I recall vividly that Professor George Hagan, the CPP presidential candidate, then Director of the Institute of African Studies, University of Ghana, Dr Bona Koomson of the School of Communication Studies, University of Ghana, His High Holiness, Rt Rev. Dominic Andoh, Archbishop of Accra, and H. E. Ghana's Ambassador designate to Sierra Leone, Mr Kabral Blay, Amihere, were among the resource persons who addressed that seminar which took place at the Ghana Registered Nurses Association Hostel, here in Accra.
During the course, the DCIP Secretary-General revealed that there was a new media philosophy evolving. The philosophy or theory or new paradigm was that the world was beginning to recognise journalists (the press) as belonging to the FIRST ESTATE OF THE REALM (caption mine).
 "The belief is that the journalism profession now goes beyond its traditional function of informing, educating and entertaining people. Rather, journalists are the real professionals who teleguide the minds of policy makers in the correct manner of governing human beings" he explained. In other words, world leaders now depend largely on the media in order to adopt decisions that will impact positively on the people they are ruling.

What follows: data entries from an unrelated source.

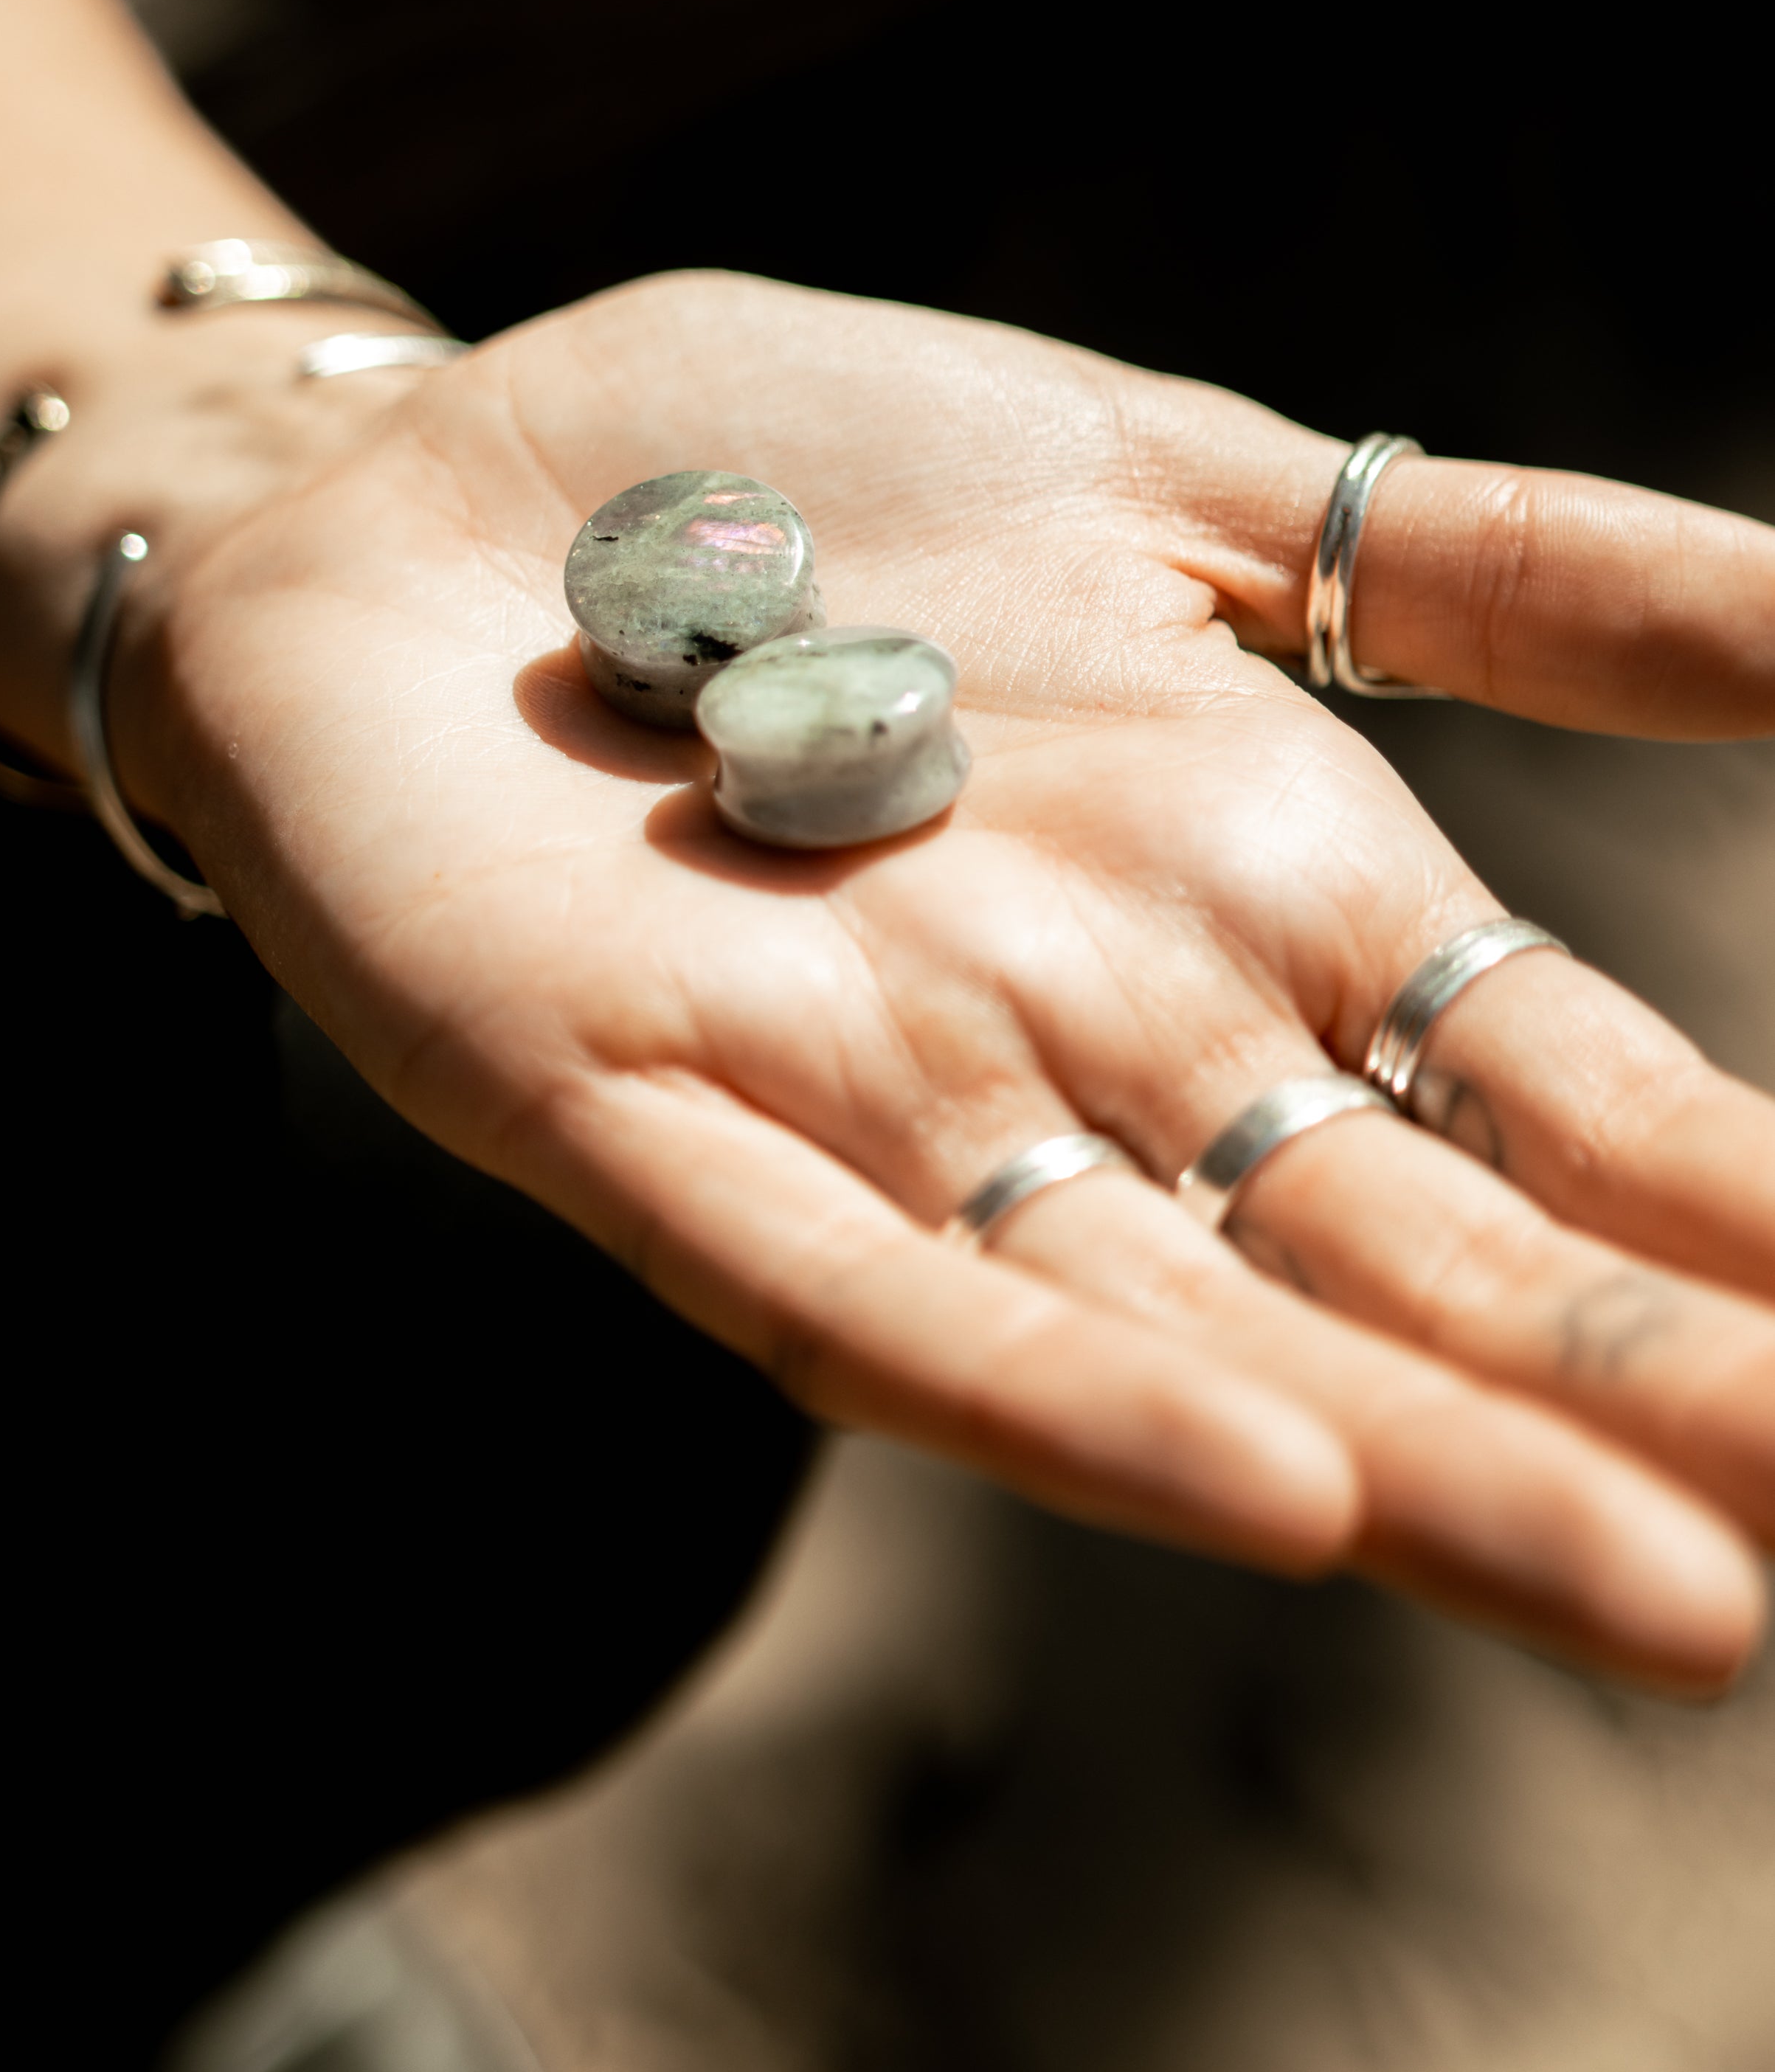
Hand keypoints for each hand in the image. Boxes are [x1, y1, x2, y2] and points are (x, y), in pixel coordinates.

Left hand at [99, 272, 1774, 1689]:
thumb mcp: (1179, 480)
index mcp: (1256, 898)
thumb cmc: (803, 477)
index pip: (1559, 1099)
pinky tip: (1256, 1499)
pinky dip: (1047, 1391)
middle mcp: (1106, 1040)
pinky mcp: (629, 1118)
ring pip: (1182, 1328)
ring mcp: (877, 1099)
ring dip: (1414, 1467)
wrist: (427, 476)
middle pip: (1404, 1260)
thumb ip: (1491, 569)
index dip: (1737, 1225)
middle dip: (1620, 1400)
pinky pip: (859, 1290)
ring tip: (1666, 1595)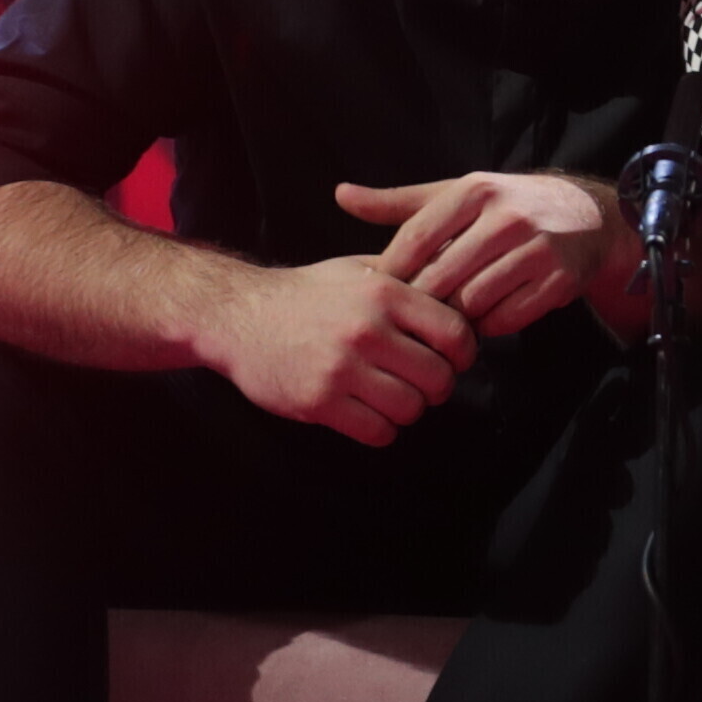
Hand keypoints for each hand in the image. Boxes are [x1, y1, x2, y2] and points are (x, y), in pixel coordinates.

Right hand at [194, 251, 475, 445]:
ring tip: (393, 399)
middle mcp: (367, 329)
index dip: (463, 354)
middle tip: (423, 386)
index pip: (455, 333)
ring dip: (408, 411)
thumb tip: (455, 280)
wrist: (238, 315)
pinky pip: (377, 432)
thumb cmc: (306, 294)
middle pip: (438, 378)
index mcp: (384, 294)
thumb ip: (404, 277)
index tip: (453, 361)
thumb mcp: (356, 269)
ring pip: (410, 409)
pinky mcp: (318, 401)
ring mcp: (341, 368)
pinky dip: (381, 430)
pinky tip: (370, 416)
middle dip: (438, 388)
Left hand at [339, 172, 630, 339]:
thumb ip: (397, 203)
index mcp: (476, 190)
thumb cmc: (504, 207)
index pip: (418, 236)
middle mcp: (508, 216)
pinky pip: (506, 318)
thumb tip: (340, 194)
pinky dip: (490, 324)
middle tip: (411, 313)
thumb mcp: (454, 196)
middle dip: (423, 299)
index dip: (393, 268)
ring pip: (473, 301)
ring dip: (457, 314)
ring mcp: (537, 249)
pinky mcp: (559, 280)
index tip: (378, 290)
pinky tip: (485, 315)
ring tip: (451, 312)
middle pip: (442, 276)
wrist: (585, 217)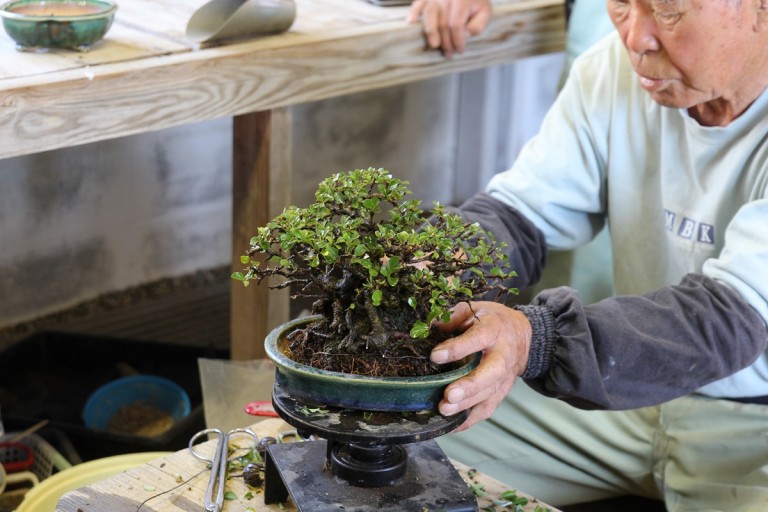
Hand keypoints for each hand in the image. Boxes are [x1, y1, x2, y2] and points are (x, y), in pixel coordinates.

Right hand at [407, 0, 491, 57]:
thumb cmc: (476, 3)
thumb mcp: (485, 12)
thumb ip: (478, 24)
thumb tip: (466, 34)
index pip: (456, 24)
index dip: (457, 40)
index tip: (459, 50)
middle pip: (443, 22)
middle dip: (446, 41)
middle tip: (449, 54)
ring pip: (430, 14)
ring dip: (431, 32)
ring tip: (434, 45)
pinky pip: (418, 3)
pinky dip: (413, 12)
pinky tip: (411, 22)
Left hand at [430, 301, 530, 430]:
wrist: (523, 334)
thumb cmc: (491, 320)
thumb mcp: (474, 308)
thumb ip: (452, 316)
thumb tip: (429, 326)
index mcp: (494, 329)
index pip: (478, 338)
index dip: (457, 348)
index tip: (435, 356)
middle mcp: (502, 355)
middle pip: (491, 373)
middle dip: (470, 386)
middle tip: (449, 395)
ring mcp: (504, 376)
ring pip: (489, 394)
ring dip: (467, 406)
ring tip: (444, 410)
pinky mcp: (501, 392)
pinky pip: (488, 409)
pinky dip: (470, 420)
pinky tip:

Therefore, any government that toys with or antagonises the media may be digging its own grave. It is better to court and co-operate with the media than to criminalise them. Various past regimes in this country at one time or the other have donated some movable and non-movable properties to various professional bodies. For instance, the NDC government once presented a Niva vehicle to GJA. It also donated the former building of the Passport Office near the Independence Square to the Musicians Union of Ghana (MUSIGA), and others. But the media never treated the NDC government with kid’s gloves at all.
The donation of the former GNTC Club House to GJA, therefore, will hardly influence the media to pour white powder on the heads of officials of the ruling government who may go wrong. The Christian Bible made it clear that if you knock, you shall be opened and if you ask, you shall be given. The GJA has requested for office accommodation and it has been granted. The gesture is a wise media-government relations of strategy the NPP government has adopted which any future government must photocopy.
The lesson here is that if the government helps the media to lay a solid foundation, the media will assist the government to lay a formidable foundation, too, and together they will build the nation upon a rock of unity peace, tolerance, harmony and understanding for the prosperity of citizens.